Gene set enrichment analysis (GSEA) was performed using the R language CLUSTERPROFILER package [67] for all genetic information in the LN group and the control group. This analysis is based on the expression of the overall genome of the sample rather than individual genes and therefore allows for the observation of more subtle changes in expression.

Protein‒protein interaction (PPI) network analysis and gene cluster analysis

The screened differentially expressed immune-related genes were uploaded to STRING v11.5 [68] to obtain protein‒protein interaction network maps. The results of STRING analysis were imported into CYTOSCAPE v3.8.2 [69], and clustering analysis was performed using the Molecular Complex Detection (MCODE) plugin. The gene clusters with high scores were selected. We further analysed the biological processes with which the genes in that gene cluster were involved.

Enrichment analysis of the highest scoring gene clusters

The genes in the highest scoring gene clusters were subjected to gene ontology (GO) analysis using the R language CLUSTERPROFILER package to analyse the biological processes with which these genes are mainly involved. Then, these genes were further analysed with STRING to identify the genes involved in the main biological processes.

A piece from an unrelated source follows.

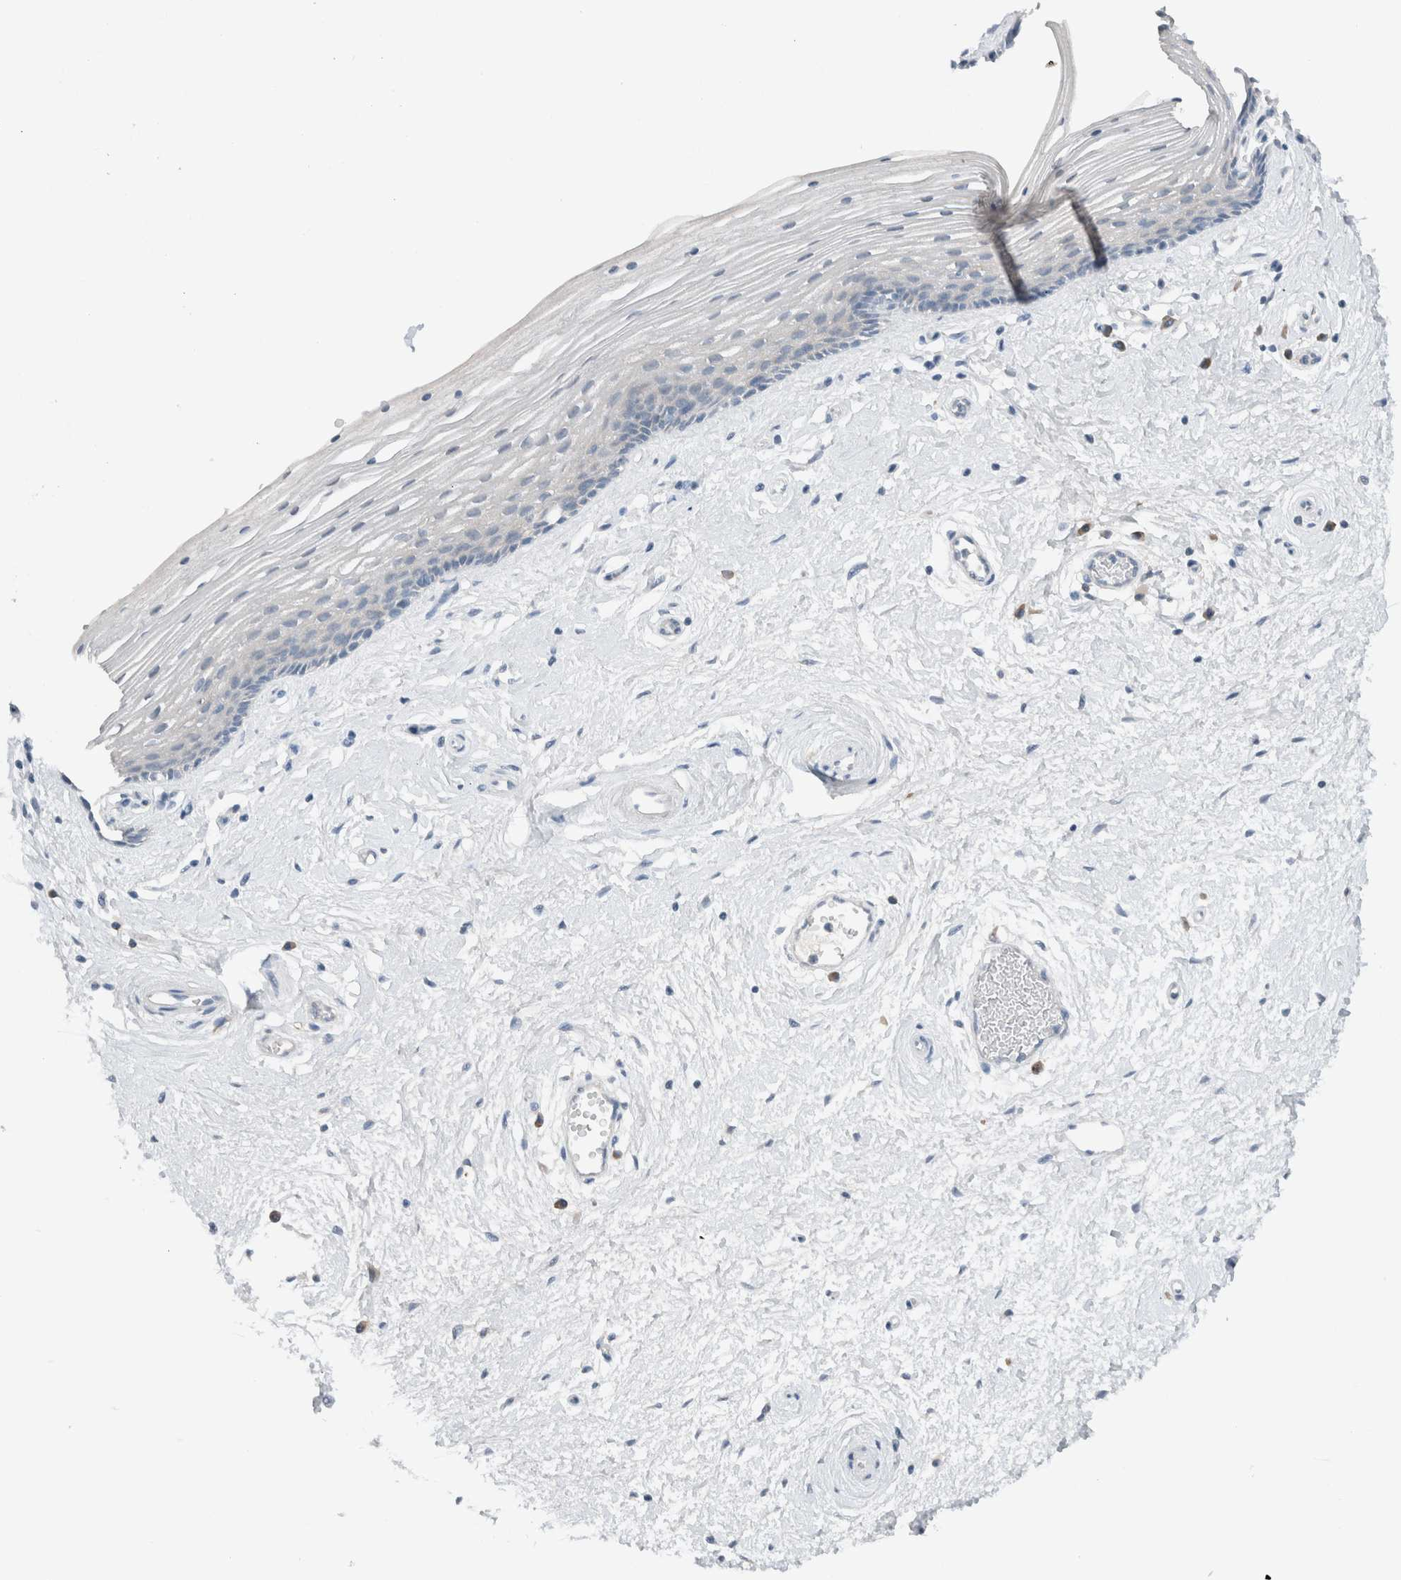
{"staining": {"intensity": "negative", "quantity": "none", "location": "none"}, "tissue": "vagina", "cell_type": "Squamous epithelial cells", "image_type": "normal", "snomed": [{"axis": "morphology", "description": "Normal tissue, NOS"}, {"axis": "topography", "description": "Vagina"}], "caption": "Squamous epithelial cells are negative for protein expression in unremarkable human vagina. (Brightfield microscopy of DAB (3,3'-diaminobenzidine) immunohistochemistry (IHC) at high magnification).", "gene": "DUOX1", "patient": {"sex": "female", "age": 46}}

Dataset GSE32592 validates the expression of core genes in LN

We screened a potential core gene from the highest scoring gene cluster and analysed it using the GSE32592 dataset. Based on the information from GSE32592, we analysed the core genes at the overall kidney, glomerular and tubulointerstitial levels to clarify the expression of core genes in the LN.

Immunohistochemistry

To further clarify the expression of core genes in LN, they were validated by immunohistochemistry. We selected renal pathological sections from 12 patients who attended the Affiliated Hospital of Xuzhou Medical University between January 2020 and December 2021. These patients included 6 patients with active LN (5 females and 1 male, age range 21–41 years) and 6 patients with hydremic nephritis, including 5 patients with membranous nephropathy and 1 patient with minimal change disease (5 females and 1 male, age range 25–56 years). The study was approved by the Ethics Committee of the Affiliated Hospital of Xuzhou Medical University, and all patients provided written informed consent. The selected LN patients met the American College of Rheumatology (ACR) classification criteria for SLE and had biopsy-confirmed lupus nephritis. Patients also had a mean activity index (AI) > 12 based on a modified National Institutes of Health (NIH) semiquantitative score. Six patients with LN with renal lesions were used as the experimental group, and 5 patients with membranous nephropathy and 1 patient with minimal change disease were used as the control group. Immunohistochemistry was performed by KingMed Diagnostics (Nanjing Jinyu Medical Testing Center Co., Ltd, China) to analyse the expression of GBP2 (PROTEINTECH Group, Inc.) in the experimental and control groups.

Statistical analysis

The area ratios of the experimental and control groups were calculated using ImageJ software. SPSS Version 25.0 (SPSS, Armonk, NY, USA) was applied for statistical analysis of the data. Values are expressed as the means ± standard deviation, and normality was tested for the LN group and the control group using the Shapiro–Wilk test. Student’s t test was used when the variables were normally distributed in both groups, and the t’ test was used if the variance was not equal. Differences were considered statistically significant at P < 0.05.